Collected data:

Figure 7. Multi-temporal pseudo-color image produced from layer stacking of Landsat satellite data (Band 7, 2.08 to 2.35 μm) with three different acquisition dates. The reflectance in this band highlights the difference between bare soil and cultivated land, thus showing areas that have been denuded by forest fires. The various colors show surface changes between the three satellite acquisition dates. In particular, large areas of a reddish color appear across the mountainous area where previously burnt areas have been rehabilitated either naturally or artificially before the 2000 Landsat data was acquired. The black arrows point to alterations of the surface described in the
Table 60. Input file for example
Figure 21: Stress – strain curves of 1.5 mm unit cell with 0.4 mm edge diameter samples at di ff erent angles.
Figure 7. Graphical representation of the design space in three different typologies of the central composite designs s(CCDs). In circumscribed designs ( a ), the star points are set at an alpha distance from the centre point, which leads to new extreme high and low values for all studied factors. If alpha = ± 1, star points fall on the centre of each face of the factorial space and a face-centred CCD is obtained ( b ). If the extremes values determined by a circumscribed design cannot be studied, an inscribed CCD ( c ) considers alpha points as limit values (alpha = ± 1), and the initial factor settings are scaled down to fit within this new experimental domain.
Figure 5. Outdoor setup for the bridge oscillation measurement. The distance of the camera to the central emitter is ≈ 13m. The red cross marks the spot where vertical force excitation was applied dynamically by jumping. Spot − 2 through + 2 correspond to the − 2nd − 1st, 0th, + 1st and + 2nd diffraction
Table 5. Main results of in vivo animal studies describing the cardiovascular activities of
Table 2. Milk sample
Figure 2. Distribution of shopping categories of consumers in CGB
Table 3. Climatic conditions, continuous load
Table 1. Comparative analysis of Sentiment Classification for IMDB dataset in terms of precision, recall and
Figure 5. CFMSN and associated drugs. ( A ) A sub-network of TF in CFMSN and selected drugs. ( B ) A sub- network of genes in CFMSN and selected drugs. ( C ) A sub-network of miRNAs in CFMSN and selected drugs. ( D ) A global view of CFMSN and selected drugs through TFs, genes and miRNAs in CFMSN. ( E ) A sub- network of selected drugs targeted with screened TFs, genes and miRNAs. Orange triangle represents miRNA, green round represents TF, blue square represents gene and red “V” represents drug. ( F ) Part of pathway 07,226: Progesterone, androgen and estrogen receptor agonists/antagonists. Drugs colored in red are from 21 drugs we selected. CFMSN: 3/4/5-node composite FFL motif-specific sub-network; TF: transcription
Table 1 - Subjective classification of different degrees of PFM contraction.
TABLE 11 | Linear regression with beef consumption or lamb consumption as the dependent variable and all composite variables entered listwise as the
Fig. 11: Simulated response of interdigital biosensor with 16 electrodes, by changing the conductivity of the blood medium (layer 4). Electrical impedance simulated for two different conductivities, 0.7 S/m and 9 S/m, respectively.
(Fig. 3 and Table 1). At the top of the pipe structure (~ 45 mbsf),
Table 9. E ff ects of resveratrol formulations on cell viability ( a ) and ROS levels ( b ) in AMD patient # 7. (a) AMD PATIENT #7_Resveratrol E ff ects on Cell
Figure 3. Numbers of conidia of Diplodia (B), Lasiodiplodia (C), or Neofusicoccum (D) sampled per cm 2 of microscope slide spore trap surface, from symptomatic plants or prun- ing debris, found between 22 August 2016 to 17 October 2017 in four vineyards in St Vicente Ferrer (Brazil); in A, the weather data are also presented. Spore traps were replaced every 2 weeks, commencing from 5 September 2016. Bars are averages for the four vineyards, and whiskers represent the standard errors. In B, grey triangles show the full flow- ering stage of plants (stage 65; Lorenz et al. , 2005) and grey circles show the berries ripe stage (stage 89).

Task directions: For this task, please set down every entry exactly, with no line left out.

Result for this task:
Figure 7. Multi-temporal pseudo-color image produced from layer stacking of Landsat satellite data (Band 7, 2.08 to 2.35 μm) with three different acquisition dates. The reflectance in this band highlights the difference between bare soil and cultivated land, thus showing areas that have been denuded by forest fires. The various colors show surface changes between the three satellite acquisition dates. In particular, large areas of a reddish color appear across the mountainous area where previously burnt areas have been rehabilitated either naturally or artificially before the 2000 Landsat data was acquired. The black arrows point to alterations of the surface described in the
Table 60. Input file for example
Figure 21: Stress – strain curves of 1.5 mm unit cell with 0.4 mm edge diameter samples at di ff erent angles.
Figure 7. Graphical representation of the design space in three different typologies of the central composite designs s(CCDs). In circumscribed designs ( a ), the star points are set at an alpha distance from the centre point, which leads to new extreme high and low values for all studied factors. If alpha = ± 1, star points fall on the centre of each face of the factorial space and a face-centred CCD is obtained ( b ). If the extremes values determined by a circumscribed design cannot be studied, an inscribed CCD ( c ) considers alpha points as limit values (alpha = ± 1), and the initial factor settings are scaled down to fit within this new experimental domain.
Figure 5. Outdoor setup for the bridge oscillation measurement. The distance of the camera to the central emitter is ≈ 13m. The red cross marks the spot where vertical force excitation was applied dynamically by jumping. Spot − 2 through + 2 correspond to the − 2nd − 1st, 0th, + 1st and + 2nd diffraction
Table 5. Main results of in vivo animal studies describing the cardiovascular activities of
Table 2. Milk sample
Figure 2. Distribution of shopping categories of consumers in CGB
Table 3. Climatic conditions, continuous load
Table 1. Comparative analysis of Sentiment Classification for IMDB dataset in terms of precision, recall and
Figure 5. CFMSN and associated drugs. ( A ) A sub-network of TF in CFMSN and selected drugs. ( B ) A sub- network of genes in CFMSN and selected drugs. ( C ) A sub-network of miRNAs in CFMSN and selected drugs. ( D ) A global view of CFMSN and selected drugs through TFs, genes and miRNAs in CFMSN. ( E ) A sub- network of selected drugs targeted with screened TFs, genes and miRNAs. Orange triangle represents miRNA, green round represents TF, blue square represents gene and red “V” represents drug. ( F ) Part of pathway 07,226: Progesterone, androgen and estrogen receptor agonists/antagonists. Drugs colored in red are from 21 drugs we selected. CFMSN: 3/4/5-node composite FFL motif-specific sub-network; TF: transcription
Table 1 - Subjective classification of different degrees of PFM contraction.
TABLE 11 | Linear regression with beef consumption or lamb consumption as the dependent variable and all composite variables entered listwise as the
Fig. 11: Simulated response of interdigital biosensor with 16 electrodes, by changing the conductivity of the blood medium (layer 4). Electrical impedance simulated for two different conductivities, 0.7 S/m and 9 S/m, respectively.
(Fig. 3 and Table 1). At the top of the pipe structure (~ 45 mbsf),
Table 9. E ff ects of resveratrol formulations on cell viability ( a ) and ROS levels ( b ) in AMD patient # 7. (a) AMD PATIENT #7_Resveratrol E ff ects on Cell
Figure 3. Numbers of conidia of Diplodia (B), Lasiodiplodia (C), or Neofusicoccum (D) sampled per cm 2 of microscope slide spore trap surface, from symptomatic plants or prun- ing debris, found between 22 August 2016 to 17 October 2017 in four vineyards in St Vicente Ferrer (Brazil); in A, the weather data are also presented. Spore traps were replaced every 2 weeks, commencing from 5 September 2016. Bars are averages for the four vineyards, and whiskers represent the standard errors. In B, grey triangles show the full flow- ering stage of plants (stage 65; Lorenz et al. , 2005) and grey circles show the berries ripe stage (stage 89).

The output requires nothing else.